乗車定員を4名と割り切ることで、どこに座っても同等の快適性が得られるようにしたという。後席は前後とリクライニングの調整が可能

 エンジン搭載車とBEVを比べると、エンジン搭載車にあってBEVにはないものがいくつかあって、排気系もそのひとつです。排気系とは、爆発を繰り返すエンジンから放出される排気ガスを触媒である程度まで浄化した後にリヤのマフラーから排出する構造の総称で、爆発をしないBEVにはこれらが必要ありません。そうなると、まずエンジンルームが小さくできるし、床下に排気管や触媒を通すスペースを確保しなくて済みます。

前席のバックレストはフォールディング機構が備わっているので、長尺物も積み込める

 全長が決まっている場合、エンジンルームが小さくできれば、その分を室内スペースに充てることができるし、排気管の代わりに床下バッテリーが置けるだけでなく、室内側のフロアを平らにすることもできます。こうしたBEVならではのパッケージの優位性が、INSTERの室内にはおおいに反映されているのです。

荷室容量は280リットルとされている(VDA法に基づく自社測定値)

 また、前後のオーバーハングを必要最低限まで短くし、真上から見るとタイヤがボディの4隅に配置されています。こうすることで、タイヤがエンジンルームや室内側に干渉することを可能な限り抑えると同時に、クルマの直進安定性の向上や横風に強いふんばりも実現しています。
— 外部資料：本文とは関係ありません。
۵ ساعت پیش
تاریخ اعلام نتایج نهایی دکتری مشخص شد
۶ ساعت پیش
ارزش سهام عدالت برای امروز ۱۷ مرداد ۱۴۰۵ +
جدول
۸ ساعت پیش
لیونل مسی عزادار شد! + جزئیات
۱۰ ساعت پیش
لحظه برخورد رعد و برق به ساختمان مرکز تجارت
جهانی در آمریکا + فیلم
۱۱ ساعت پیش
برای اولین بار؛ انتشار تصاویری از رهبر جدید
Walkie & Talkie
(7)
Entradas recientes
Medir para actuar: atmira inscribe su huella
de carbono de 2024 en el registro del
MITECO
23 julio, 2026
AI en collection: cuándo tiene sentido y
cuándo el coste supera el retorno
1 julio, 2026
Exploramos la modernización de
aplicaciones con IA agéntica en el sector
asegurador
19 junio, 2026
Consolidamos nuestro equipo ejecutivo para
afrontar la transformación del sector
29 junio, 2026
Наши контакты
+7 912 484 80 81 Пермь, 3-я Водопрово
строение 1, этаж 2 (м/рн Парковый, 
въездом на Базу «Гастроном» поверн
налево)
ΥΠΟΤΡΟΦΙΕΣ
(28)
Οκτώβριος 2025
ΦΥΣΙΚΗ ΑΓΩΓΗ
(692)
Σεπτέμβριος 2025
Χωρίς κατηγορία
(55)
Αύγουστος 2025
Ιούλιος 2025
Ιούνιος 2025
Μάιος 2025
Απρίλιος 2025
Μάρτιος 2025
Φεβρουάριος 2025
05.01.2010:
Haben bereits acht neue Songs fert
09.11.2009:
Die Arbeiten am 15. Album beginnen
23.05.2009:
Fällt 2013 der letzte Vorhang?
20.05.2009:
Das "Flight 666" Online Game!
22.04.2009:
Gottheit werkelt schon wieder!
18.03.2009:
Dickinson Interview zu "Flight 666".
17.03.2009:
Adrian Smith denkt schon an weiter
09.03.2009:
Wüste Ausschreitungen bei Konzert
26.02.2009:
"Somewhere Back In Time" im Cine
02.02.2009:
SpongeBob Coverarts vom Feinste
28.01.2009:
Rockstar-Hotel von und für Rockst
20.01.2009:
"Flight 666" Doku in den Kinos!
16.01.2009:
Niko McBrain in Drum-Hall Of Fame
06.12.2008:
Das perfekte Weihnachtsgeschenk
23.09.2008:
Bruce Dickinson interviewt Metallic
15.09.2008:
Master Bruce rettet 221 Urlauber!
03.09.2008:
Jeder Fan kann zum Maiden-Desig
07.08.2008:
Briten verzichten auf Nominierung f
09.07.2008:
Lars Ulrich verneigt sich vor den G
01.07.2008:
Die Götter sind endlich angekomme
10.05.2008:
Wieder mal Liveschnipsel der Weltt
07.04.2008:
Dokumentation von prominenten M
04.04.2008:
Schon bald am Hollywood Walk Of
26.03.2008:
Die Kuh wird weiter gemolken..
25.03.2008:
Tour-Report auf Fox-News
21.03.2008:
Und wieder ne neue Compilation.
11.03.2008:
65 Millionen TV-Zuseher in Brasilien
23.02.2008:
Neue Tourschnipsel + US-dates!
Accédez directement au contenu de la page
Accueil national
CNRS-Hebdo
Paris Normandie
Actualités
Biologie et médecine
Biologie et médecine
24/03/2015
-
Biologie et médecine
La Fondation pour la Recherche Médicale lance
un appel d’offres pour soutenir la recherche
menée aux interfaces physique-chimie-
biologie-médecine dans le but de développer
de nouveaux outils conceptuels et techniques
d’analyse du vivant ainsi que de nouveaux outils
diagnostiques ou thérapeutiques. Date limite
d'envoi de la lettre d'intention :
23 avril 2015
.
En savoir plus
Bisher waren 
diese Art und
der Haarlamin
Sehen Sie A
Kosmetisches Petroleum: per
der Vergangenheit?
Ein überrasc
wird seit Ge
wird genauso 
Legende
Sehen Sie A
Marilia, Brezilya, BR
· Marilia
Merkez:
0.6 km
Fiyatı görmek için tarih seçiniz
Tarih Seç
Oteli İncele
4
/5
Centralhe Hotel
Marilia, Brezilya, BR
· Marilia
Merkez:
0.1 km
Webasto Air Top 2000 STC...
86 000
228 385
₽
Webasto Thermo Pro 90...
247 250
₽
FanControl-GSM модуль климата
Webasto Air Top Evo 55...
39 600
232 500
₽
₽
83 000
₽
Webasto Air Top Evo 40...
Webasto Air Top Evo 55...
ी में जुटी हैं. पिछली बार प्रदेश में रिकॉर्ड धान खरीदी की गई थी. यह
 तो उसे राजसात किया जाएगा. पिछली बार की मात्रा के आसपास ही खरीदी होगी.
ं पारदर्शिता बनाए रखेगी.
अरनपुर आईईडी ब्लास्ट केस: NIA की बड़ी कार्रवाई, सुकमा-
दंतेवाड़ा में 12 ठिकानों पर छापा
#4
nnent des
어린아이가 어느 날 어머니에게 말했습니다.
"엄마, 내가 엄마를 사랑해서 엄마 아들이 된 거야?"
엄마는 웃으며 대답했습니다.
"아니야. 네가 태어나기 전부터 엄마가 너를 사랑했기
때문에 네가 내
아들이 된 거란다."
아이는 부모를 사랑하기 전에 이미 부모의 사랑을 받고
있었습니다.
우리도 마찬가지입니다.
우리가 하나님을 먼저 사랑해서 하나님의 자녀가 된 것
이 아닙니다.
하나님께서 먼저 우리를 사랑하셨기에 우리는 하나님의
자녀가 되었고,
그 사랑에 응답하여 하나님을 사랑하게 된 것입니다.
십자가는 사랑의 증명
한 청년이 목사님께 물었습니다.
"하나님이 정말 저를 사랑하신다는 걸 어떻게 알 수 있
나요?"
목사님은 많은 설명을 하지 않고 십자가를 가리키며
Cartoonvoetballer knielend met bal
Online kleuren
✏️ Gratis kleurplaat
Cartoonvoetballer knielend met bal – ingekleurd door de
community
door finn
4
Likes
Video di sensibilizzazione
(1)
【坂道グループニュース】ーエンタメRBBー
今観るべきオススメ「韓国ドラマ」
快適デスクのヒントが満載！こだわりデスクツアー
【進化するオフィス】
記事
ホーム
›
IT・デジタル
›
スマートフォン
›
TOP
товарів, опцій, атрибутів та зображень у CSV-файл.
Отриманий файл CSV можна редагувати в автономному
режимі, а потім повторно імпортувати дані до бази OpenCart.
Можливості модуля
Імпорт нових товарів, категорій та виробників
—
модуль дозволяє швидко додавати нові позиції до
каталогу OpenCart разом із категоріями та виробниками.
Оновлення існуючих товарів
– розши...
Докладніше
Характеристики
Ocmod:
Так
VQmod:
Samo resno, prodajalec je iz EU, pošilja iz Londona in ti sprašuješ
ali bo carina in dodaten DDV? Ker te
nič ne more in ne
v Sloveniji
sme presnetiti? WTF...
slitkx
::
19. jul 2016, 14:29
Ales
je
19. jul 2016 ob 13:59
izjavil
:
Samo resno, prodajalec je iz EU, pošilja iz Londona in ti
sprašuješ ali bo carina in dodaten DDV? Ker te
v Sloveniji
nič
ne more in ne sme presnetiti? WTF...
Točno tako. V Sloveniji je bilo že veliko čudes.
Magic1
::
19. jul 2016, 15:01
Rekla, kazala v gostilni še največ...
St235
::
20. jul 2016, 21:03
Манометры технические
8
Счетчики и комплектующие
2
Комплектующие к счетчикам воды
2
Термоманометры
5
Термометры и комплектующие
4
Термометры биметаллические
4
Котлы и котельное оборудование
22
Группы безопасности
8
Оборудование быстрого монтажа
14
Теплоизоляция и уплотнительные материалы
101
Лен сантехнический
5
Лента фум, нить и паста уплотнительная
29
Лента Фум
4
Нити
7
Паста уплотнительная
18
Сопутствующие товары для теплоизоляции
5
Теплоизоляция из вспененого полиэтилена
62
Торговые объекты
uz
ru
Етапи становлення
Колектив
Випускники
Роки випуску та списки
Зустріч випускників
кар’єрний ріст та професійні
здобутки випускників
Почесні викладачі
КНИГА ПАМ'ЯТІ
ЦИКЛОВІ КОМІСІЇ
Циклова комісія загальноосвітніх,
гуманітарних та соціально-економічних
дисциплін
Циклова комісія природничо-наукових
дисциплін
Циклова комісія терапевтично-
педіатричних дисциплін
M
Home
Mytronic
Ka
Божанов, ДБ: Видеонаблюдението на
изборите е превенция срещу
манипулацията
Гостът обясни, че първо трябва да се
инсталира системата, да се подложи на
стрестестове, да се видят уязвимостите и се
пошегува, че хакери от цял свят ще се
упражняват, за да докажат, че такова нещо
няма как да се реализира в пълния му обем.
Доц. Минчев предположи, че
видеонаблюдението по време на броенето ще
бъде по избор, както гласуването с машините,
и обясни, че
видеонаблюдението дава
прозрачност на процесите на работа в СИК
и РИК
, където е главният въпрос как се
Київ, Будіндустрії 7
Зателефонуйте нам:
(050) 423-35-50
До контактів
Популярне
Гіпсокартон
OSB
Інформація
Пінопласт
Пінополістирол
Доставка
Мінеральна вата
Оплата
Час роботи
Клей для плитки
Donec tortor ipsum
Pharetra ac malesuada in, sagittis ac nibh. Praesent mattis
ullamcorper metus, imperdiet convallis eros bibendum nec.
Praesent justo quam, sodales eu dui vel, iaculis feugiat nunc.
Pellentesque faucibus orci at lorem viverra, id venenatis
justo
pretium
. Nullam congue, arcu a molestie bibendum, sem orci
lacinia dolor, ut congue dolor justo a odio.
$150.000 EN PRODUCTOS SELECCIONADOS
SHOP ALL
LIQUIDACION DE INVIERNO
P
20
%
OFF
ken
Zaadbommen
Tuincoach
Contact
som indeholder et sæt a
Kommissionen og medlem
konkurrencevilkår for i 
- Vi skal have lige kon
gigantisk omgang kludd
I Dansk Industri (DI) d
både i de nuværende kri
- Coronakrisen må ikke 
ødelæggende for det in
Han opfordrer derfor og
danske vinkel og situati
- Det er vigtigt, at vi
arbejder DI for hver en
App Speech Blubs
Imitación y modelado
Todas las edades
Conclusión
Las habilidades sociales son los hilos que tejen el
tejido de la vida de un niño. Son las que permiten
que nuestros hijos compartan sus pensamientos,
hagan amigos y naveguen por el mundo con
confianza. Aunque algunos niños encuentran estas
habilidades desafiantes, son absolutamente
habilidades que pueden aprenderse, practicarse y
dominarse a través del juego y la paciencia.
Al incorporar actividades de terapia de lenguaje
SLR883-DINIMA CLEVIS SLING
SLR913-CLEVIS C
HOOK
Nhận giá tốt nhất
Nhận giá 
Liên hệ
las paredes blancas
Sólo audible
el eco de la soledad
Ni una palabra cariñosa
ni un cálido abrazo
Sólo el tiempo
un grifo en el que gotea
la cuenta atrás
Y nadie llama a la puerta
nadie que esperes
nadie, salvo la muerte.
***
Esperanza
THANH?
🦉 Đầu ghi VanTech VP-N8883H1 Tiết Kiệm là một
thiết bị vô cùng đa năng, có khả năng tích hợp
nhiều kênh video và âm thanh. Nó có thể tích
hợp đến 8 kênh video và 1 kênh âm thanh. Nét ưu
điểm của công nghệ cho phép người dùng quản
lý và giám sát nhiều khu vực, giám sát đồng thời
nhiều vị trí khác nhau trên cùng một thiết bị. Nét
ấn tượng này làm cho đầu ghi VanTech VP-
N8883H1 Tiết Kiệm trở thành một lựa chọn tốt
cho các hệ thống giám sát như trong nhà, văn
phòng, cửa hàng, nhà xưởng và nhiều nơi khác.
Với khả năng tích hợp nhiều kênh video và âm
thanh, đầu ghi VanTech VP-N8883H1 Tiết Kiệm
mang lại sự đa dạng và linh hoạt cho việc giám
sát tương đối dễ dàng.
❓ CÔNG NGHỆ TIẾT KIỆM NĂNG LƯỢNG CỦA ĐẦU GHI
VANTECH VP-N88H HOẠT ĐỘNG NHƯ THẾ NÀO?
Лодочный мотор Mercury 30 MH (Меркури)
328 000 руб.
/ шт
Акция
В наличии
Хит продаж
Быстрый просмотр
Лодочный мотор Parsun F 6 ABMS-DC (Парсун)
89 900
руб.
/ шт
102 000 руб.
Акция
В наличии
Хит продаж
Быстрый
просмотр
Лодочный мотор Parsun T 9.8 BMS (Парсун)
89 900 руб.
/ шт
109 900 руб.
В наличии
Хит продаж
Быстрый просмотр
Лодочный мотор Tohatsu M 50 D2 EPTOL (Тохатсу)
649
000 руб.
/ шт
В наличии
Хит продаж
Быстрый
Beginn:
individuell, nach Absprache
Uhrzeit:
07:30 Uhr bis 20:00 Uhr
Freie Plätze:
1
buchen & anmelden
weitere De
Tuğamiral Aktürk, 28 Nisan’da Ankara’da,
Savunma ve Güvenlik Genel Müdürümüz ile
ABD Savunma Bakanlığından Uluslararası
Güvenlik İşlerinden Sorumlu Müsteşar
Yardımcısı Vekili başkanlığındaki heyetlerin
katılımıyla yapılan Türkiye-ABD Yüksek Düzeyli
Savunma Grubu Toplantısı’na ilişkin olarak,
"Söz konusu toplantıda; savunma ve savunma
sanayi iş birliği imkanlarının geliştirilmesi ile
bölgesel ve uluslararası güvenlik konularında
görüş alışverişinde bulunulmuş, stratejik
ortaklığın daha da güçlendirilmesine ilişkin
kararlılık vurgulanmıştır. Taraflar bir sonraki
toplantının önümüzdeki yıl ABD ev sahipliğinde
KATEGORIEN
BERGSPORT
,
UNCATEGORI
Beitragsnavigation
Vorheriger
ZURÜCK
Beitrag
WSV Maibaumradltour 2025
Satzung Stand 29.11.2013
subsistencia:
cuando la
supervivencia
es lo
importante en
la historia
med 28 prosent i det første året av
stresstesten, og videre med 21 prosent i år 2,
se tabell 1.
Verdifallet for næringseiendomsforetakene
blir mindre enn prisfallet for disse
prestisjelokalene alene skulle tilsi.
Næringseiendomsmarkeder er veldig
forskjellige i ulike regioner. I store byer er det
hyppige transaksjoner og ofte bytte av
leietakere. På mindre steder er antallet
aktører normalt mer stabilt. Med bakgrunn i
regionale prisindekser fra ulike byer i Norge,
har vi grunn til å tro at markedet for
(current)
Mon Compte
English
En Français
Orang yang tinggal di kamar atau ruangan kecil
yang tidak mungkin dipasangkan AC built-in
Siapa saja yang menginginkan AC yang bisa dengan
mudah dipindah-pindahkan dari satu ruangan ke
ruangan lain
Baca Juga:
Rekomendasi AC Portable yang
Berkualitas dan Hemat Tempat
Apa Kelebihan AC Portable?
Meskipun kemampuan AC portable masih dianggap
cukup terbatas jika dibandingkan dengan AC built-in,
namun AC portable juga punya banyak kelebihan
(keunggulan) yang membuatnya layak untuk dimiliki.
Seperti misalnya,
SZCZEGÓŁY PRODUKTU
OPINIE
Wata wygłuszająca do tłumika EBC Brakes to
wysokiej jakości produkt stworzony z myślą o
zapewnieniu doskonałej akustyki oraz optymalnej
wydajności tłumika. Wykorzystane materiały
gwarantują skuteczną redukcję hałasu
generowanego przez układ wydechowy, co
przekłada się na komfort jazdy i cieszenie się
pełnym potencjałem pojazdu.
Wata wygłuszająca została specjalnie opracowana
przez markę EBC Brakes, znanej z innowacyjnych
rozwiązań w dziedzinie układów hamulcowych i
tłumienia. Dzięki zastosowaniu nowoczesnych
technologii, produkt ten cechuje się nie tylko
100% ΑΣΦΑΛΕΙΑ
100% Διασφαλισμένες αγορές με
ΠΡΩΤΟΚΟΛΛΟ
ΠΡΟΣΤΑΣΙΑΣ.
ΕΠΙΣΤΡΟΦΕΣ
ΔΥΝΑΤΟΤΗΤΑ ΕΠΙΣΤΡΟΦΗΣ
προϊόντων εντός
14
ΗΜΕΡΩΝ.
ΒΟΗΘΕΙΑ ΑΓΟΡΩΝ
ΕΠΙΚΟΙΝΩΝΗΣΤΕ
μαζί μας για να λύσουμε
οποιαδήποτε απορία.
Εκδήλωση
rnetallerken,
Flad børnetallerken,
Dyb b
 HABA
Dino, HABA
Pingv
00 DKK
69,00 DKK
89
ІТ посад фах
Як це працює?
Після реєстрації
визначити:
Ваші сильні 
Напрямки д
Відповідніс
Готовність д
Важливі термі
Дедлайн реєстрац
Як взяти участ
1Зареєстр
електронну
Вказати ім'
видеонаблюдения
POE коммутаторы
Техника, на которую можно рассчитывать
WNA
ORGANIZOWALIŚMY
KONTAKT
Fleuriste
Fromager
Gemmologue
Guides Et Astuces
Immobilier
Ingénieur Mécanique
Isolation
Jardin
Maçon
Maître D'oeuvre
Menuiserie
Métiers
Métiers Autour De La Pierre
 実際、試乗当日は強風が吹いていましたが、橫浜のベイブリッジでもステアリングが取られることなく、安定した走行を続けることができました。

 フロアが平らになりセンターコンソールを最小化したことにより、運転席と助手席のウォークスルーを実現。後席は前後方向にスライドが可能で、1番後ろまで下げると広大な足元スペースが現れます。

 Aピラーが最近のクルマにしては寝ていないのでフロントドアの開口部が広く、乗降性に優れているのもこのクルマの特徴のひとつと言えるでしょう。